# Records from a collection
════════════════
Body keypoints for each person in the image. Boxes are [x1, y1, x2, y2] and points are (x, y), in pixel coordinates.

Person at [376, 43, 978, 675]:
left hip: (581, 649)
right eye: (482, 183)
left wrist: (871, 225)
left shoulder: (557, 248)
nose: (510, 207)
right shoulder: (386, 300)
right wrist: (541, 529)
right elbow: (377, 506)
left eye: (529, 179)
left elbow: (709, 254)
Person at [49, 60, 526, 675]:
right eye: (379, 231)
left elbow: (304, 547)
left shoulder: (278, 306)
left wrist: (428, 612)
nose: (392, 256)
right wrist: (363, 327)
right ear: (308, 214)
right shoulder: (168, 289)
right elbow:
════════════════
# Work order
Write the data from above out again, exactly.

# Task solution
Body keypoints for each person in the image. Boxes are [x1, y1, x2, y2] and points are (x, y), in pixel coordinates.

Person at [376, 43, 978, 675]:
left hip: (581, 649)
right eye: (482, 183)
left wrist: (871, 225)
left shoulder: (557, 248)
nose: (510, 207)
right shoulder: (386, 300)
right wrist: (541, 529)
right elbow: (377, 506)
left eye: (529, 179)
left elbow: (709, 254)
Person at [49, 60, 526, 675]:
right eye: (379, 231)
left elbow: (304, 547)
left shoulder: (278, 306)
left wrist: (428, 612)
nose: (392, 256)
right wrist: (363, 327)
right ear: (308, 214)
right shoulder: (168, 289)
right elbow:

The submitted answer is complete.